Saved entries —
────

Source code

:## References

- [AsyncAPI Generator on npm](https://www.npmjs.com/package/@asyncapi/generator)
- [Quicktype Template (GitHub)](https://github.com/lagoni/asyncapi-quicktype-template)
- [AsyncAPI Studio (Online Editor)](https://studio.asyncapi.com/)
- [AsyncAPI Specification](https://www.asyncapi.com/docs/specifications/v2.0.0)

────

Written task — Print every one of the entries above line for line, without changing anything.

Solution to this task —
Source code

:## References

- [AsyncAPI Generator on npm](https://www.npmjs.com/package/@asyncapi/generator)
- [Quicktype Template (GitHub)](https://github.com/lagoni/asyncapi-quicktype-template)
- [AsyncAPI Studio (Online Editor)](https://studio.asyncapi.com/)
- [AsyncAPI Specification](https://www.asyncapi.com/docs/specifications/v2.0.0)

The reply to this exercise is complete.